Book Review- "Beating Lyme"
Topic: Book Reviews
“Beating Lyme: Understanding and Treating This Complex and Often Misdiagnosed Disease” by Constance A. Bean, with Lesley Ann Fein, MD, MPH; Amacon; New York; 2008.

This is a must read book for anyone who has Lyme, has been treated for Lyme, suspects their chronic ailments may be caused by Lyme, or who knows or loves someone who has or may have Lyme Disease.  

“Beating Lyme” is a helpful introduction into the facts surrounding Lyme Disease, its history, its often devastating symptoms, it's potential co-infections, it's frequent under-diagnosis or misdiagnosis; and the petty, mean-spirited, destructive and often arbitrary politics involved with its “official” diagnosis and treatment protocols established through the ISDA, the Infectious Diseases Society of America.

If you've ever wondered, “Whatever happened to the Lyme vaccine?” the troubling answer to that question can be found within this book as well.
   
For me personally, “Beating Lyme” was the most important book I've read this year. I lack health insurance and live in a state where people with Lyme cannot get Disability or medical help from the state. I live with untreated chronic Lyme and have done so since the mid 90's despite the fact I had a positive Western Blot Lyme test in 1994, whose results I was repeatedly told to ignore by the physicians I had seen. It couldn't be Lyme. I was told to ignore the test result and my symptoms, and they would all go away.  

My initial Lyme symptoms, which included Lyme Disease caused Mitral Valve Prolapse, and assorted other cardiac problems (suspected pericarditis, extremely rapid heart rates, abnormally slow heart rates, chest pain that sometimes required treatment with sublingual nitroglycerin pills, assorted types of arrhythmias, and skipped beats) which landed me in the hospital multiple times; along with extreme fatigue, muscle and joint pain, arthritis, swollen and painful lymph nodes, shortness of breath and lung problems, dizziness and lightheadedness, vertigo, digestive and swallowing problems, high suceptability to infection, were often downplayed and I was frequently belittled by my doctors and a few of the nurses. There were times when I was so weak and sick I could barely move. I was in my twenties then, and was 'reminded' on multiple occasions that women in their twenties- women of strong, moral character- simply did not become seriously ill. Worse, I had heart problems- a man's disease. Women, particularly younger adult women, simply cannot have heart problems, I was told. It simply didn't happen. So I was berated on occasion for having cardiac problems, accused of overdoing with the caffeine despite having the newly minted MVP diagnosis, and there were hints that I might be using drugs (I've never used or abused drugs, I've never used an illegal drug in my life), and that's what was behind my heart problems. Even their repeated blood tests that confirmed I wasn't consuming any caffeinated beverages and never took anything beyond Tylenol or ibuprofen, and the heart medications I was prescribed didn't quell those suspicions. The mindset was- I must have been at fault, I must have been doing something wrong to have a heart condition with serious cardiac symptoms. 

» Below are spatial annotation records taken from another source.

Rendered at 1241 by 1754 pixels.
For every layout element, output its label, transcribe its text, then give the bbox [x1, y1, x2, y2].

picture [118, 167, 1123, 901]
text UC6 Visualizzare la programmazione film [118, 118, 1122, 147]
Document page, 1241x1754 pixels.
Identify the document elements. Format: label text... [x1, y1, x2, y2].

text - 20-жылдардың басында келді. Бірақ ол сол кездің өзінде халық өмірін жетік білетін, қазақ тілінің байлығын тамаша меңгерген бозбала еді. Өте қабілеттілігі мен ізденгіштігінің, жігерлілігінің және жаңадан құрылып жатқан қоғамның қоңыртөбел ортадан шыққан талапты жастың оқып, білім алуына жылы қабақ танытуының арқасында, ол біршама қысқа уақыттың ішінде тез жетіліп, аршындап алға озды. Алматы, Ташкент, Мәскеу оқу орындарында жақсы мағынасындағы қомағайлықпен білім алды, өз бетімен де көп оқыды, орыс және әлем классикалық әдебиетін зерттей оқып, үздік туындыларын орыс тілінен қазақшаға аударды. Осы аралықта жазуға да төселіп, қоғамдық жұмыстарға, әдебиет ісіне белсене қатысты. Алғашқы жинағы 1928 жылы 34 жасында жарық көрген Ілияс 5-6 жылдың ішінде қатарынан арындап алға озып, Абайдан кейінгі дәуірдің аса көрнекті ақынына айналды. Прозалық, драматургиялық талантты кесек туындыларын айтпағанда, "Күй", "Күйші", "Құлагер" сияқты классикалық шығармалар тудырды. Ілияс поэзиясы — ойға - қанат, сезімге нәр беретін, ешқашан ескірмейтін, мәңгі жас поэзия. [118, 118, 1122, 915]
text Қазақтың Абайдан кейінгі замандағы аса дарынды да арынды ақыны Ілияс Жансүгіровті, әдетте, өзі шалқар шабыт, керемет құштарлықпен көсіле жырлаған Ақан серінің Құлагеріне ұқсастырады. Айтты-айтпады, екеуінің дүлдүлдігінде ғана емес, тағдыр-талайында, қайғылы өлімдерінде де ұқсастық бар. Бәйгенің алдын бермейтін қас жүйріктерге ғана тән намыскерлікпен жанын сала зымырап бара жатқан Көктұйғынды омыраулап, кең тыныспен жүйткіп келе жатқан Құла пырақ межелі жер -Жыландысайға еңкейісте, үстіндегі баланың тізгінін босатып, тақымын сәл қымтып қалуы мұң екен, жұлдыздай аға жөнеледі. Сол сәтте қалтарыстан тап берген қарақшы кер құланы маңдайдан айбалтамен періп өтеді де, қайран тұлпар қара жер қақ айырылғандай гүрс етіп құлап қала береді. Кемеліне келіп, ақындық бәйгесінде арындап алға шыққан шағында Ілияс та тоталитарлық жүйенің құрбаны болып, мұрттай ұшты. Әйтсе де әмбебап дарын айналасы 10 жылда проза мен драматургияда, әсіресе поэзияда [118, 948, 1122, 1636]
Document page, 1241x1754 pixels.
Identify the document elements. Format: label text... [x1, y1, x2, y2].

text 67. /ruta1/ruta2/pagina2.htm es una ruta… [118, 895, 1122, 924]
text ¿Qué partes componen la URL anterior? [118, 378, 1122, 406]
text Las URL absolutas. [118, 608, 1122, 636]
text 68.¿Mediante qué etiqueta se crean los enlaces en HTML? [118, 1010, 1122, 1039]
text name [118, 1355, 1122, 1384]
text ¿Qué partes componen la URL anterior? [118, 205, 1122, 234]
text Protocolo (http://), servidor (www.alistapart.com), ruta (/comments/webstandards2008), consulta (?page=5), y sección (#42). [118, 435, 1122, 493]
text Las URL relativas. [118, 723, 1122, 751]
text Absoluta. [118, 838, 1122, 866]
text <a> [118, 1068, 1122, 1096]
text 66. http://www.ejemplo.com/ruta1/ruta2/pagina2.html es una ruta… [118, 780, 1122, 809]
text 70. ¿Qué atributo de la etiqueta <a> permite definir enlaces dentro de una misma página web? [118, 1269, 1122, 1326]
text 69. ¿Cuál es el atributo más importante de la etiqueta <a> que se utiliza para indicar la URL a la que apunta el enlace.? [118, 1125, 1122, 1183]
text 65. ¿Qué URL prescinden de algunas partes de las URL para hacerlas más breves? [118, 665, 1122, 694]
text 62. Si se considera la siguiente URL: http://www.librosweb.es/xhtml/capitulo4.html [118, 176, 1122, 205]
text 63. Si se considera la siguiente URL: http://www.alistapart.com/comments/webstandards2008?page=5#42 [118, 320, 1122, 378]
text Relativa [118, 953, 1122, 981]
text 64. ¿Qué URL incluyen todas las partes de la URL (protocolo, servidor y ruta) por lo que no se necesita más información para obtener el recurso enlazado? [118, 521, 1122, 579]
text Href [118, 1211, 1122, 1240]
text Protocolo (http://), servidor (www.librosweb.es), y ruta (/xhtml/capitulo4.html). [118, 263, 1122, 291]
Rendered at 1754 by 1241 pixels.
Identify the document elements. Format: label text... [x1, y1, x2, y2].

I have now lived for fifteen years now with untreated, chronic Lyme, which is a progressive and life-altering illness for me. I am one of the ones who eventually had the “fibromyalgia” label pinned on me even though I don't have the give-away FM symptoms of insomnia/sleep disorders and daily brain fog, nor do I have restless leg syndrome, yeast infections, dry eye/dry mouth problems, interstitial cystitis, ADD, etc., etc that are common with fibro. The state I live in will not provide Disability, or health care for the uninsured for those labeled with fibromyalgia either.  

Reading “Beating Lyme”, reading Constance Bean's struggles with her Lyme Disease diagnosis and treatment and excerpts of other patients' struggles with their Lyme was a major revelation for me. Here I was- mistreated and sometimes even outright ignored medically, my family members told to completely discount the seriousness and severity of the nightmare I had gone through (even though in the early days, I had been hospitalized with heart problems several times, and even spent several days in ICU!) and I still live with; but at least now I feel somewhat less alone with my personal struggles with this illness, as I see there are many people out there who have gone through and live with the same things I did and still do. My supposed “freak show” symptoms that couldn't and didn't happen to other people- not to people of good, strong and moral character- are sadly in fact the norm for a whole lot of us, and this doesn't make us morally weak or “bad” people. So for me as a medically ignored and untreated chronic Lyme Disease sufferer with no health insurance coverage, at least this book provides some long overdue vindication regarding the seriousness of the symptoms and the progression of my illness.